Pour Une Gestion Du Stress Digne De Ce Nom

Pour Une Gestion Du Stress Digne De Ce Nom

Auteur: Peter Punin

Quelques remarques préliminaires

La lecture de l’article présent exige une certaine dose d’application. La réduction du stress et – à plus forte raison – la gestion du stress nécessite de l’investissement personnel soutenu. Il n’en peut pas être autrement. De prétendues méthodes de gestion du stress où tout serait facile, où tout serait réglé dans l’espace de quelques heures, de telles « méthodes » relèvent du charlatanisme pur et simple, au même titre que ces régimes alimentaires qui vous feraient perdre « sans effort » 10 kg en trois jours, et pourquoi pas 50 ou 100, puisque nous y sommes …

La gestion du stress passe par un parcours balisé qui doit être entrepris en connaissance de cause. Or, cet état d’esprit de connaissance de cause a son prix de persévérance et d’ouverture intellectuelle.

Ajoutons que les différents point abordés par cet article s’inscrivent dans un contexte plus large. Il est de la sorte recommandé de compléter leur étude par la lecture de l’article « La psycho-relaxation globaliste » figurant sur ce même support.)

Et répétons-le: Ici, s’agit d’aborder des solutions efficientes. Donc pas de solutions de facilité.

Le stress dans le contexte contemporain

A notre époque, le stress prend une signification toute particulière. Certes, le phénomène, désigné par des termes différents, a été décrit depuis long-temps. Il est évident que nos ancêtres – proches ou lointains – avaient eux aussi affronté des situations que nous qualifierions spontanément de « stressantes ». Pensons à toutes ces guerres et périodes de famine, à toutes ces maladies naguère incurables, ajoutons-y des conditions de travail extrêmement dures etc. Sous certains rapports, la vie de nos jours est devenue beaucoup moins contraignante.

Et pourtant, le stress exprime un aspect spécifique de de notre existence contemporaine.

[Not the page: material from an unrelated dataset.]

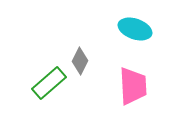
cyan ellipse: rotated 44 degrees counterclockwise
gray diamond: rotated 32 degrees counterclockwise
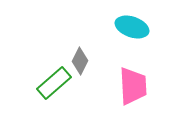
cyan ellipse: moved 3 px left, 2 px up
green rectangle: moved 5 px right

Afin d’élucider ce point qui semble a priori contestable, tournons-nous vers la signification du terme « stress ». Étymologiquement parlant, celui-ci nous renvoie à l’idée de tension. Cette image colle bien avec notre ressenti du phénomène, mais reste réductrice. Scientifiquement parlant, le stress est défini comme une réaction de l’organisme au changement. Et maintenant nous cernons déjà mieux l’idée d’un stress représentant une caractéristique spécifique de notre époque.

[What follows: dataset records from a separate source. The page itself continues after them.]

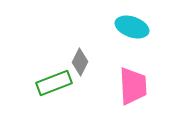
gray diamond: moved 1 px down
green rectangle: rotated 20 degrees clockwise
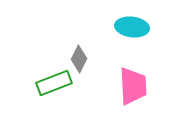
cyan ellipse: rotated 12 degrees counterclockwise
gray diamond: moved 1 px left, 3 px up
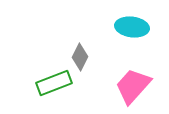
gray diamond: moved 1 px right, 2 px up
pink trapezoid: rotated 135 degrees counterclockwise
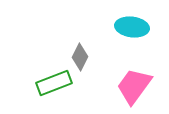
pink trapezoid: moved 1 px right; rotated 6 degrees counterclockwise
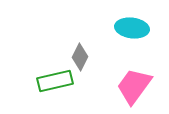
cyan ellipse: moved 1 px down
green rectangle: moved 1 px right, 2 px up; rotated 8 degrees clockwise
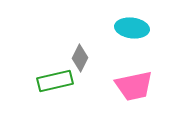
gray diamond: moved 1 px down
pink trapezoid: rotated 138 degrees counterclockwise
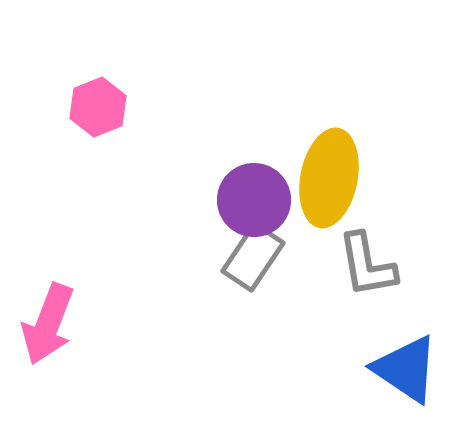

En effet, rarement l’humanité a dû faire face à des changements d’une ampleur telle que nous la rencontrons de nos jours. Il suffit d’évoquer à ce sujet deux facteurs particulièrement frappants: D’un côté l’essor fulgurant des nouvelles technologies de l’information et de la communication, et d’autre part la mondialisation galopante. Ces deux facteurs sont évidemment liés. Et ce changement global qu’ils représentent à l’échelle de la planète se traduit par des changements aussi radicaux, aussi bouleversants au niveau de notre vie personnelle. C’est vrai notamment sur le plan professionnel, mais tant d’autres strates de notre existence s’en trouvent à leur tour affectées. Dans notre contexte, retenons donc que nous affrontons à l’heure actuelle des changements d’une ampleur probablement inédite. Et comme le stress est – répétons-le à dessein – avant tout une réaction de l’organisme au changement, nous réalisons maintenant en quel sens le stress représente bel et bien une spécificité de l’existence contemporaine.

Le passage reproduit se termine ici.